■ What you are asked to do: Could you copy out the data below with "species" substituted for every "scientific name", leaving everything else unchanged?

■ Available data:
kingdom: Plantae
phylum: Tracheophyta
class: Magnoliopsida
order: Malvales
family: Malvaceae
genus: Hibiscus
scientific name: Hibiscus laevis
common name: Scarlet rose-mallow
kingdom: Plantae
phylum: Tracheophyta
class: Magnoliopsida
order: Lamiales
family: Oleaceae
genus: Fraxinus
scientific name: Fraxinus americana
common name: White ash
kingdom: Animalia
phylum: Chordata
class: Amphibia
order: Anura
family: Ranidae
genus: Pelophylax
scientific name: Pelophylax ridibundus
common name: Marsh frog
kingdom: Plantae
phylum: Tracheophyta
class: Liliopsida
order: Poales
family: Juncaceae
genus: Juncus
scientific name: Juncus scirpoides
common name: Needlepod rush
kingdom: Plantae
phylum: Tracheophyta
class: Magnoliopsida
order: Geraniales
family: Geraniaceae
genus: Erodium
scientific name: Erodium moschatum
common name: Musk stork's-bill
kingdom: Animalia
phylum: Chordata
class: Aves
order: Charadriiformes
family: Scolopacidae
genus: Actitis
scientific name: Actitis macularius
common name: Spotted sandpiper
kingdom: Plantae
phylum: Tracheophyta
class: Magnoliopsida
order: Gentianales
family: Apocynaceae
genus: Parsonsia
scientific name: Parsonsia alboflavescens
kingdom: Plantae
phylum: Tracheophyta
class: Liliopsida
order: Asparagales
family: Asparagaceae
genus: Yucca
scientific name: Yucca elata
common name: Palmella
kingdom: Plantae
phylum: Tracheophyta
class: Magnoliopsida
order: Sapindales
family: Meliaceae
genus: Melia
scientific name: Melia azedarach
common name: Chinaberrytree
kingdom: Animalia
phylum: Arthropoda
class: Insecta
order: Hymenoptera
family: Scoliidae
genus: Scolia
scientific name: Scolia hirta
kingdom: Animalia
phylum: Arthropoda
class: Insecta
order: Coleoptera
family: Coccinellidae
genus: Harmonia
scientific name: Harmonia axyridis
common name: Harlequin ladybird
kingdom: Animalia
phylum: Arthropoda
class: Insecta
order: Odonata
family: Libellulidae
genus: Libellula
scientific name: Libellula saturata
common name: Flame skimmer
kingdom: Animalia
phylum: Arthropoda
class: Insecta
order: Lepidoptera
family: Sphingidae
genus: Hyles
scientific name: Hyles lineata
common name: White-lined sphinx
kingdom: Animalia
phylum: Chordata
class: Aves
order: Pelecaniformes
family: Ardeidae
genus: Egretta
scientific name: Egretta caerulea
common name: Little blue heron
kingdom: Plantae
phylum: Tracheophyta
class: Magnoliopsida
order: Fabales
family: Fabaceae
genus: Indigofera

■ Task output:
kingdom: Plantae
phylum: Tracheophyta
class: Magnoliopsida
order: Malvales
family: Malvaceae
genus: Hibiscus
species: Hibiscus laevis
common name: Scarlet rose-mallow
kingdom: Plantae
phylum: Tracheophyta
class: Magnoliopsida
order: Lamiales
family: Oleaceae
genus: Fraxinus
species: Fraxinus americana
common name: White ash
kingdom: Animalia
phylum: Chordata
class: Amphibia
order: Anura
family: Ranidae
genus: Pelophylax
species: Pelophylax ridibundus
common name: Marsh frog
kingdom: Plantae
phylum: Tracheophyta
class: Liliopsida
order: Poales
family: Juncaceae
genus: Juncus
species: Juncus scirpoides
common name: Needlepod rush
kingdom: Plantae
phylum: Tracheophyta
class: Magnoliopsida
order: Geraniales
family: Geraniaceae
genus: Erodium
species: Erodium moschatum
common name: Musk stork's-bill
kingdom: Animalia
phylum: Chordata
class: Aves
order: Charadriiformes
family: Scolopacidae
genus: Actitis
species: Actitis macularius
common name: Spotted sandpiper
kingdom: Plantae
phylum: Tracheophyta
class: Magnoliopsida
order: Gentianales
family: Apocynaceae
genus: Parsonsia
species: Parsonsia alboflavescens
kingdom: Plantae
phylum: Tracheophyta
class: Liliopsida
order: Asparagales
family: Asparagaceae
genus: Yucca
species: Yucca elata
common name: Palmella
kingdom: Plantae
phylum: Tracheophyta
class: Magnoliopsida
order: Sapindales
family: Meliaceae
genus: Melia
species: Melia azedarach
common name: Chinaberrytree
kingdom: Animalia
phylum: Arthropoda
class: Insecta
order: Hymenoptera
family: Scoliidae
genus: Scolia
species: Scolia hirta
kingdom: Animalia
phylum: Arthropoda
class: Insecta
order: Coleoptera
family: Coccinellidae
genus: Harmonia
species: Harmonia axyridis
common name: Harlequin ladybird
kingdom: Animalia
phylum: Arthropoda
class: Insecta
order: Odonata
family: Libellulidae
genus: Libellula
species: Libellula saturata
common name: Flame skimmer
kingdom: Animalia
phylum: Arthropoda
class: Insecta
order: Lepidoptera
family: Sphingidae
genus: Hyles
species: Hyles lineata
common name: White-lined sphinx
kingdom: Animalia
phylum: Chordata
class: Aves
order: Pelecaniformes
family: Ardeidae
genus: Egretta
species: Egretta caerulea
common name: Little blue heron
kingdom: Plantae
phylum: Tracheophyta
class: Magnoliopsida
order: Fabales
family: Fabaceae
genus: Indigofera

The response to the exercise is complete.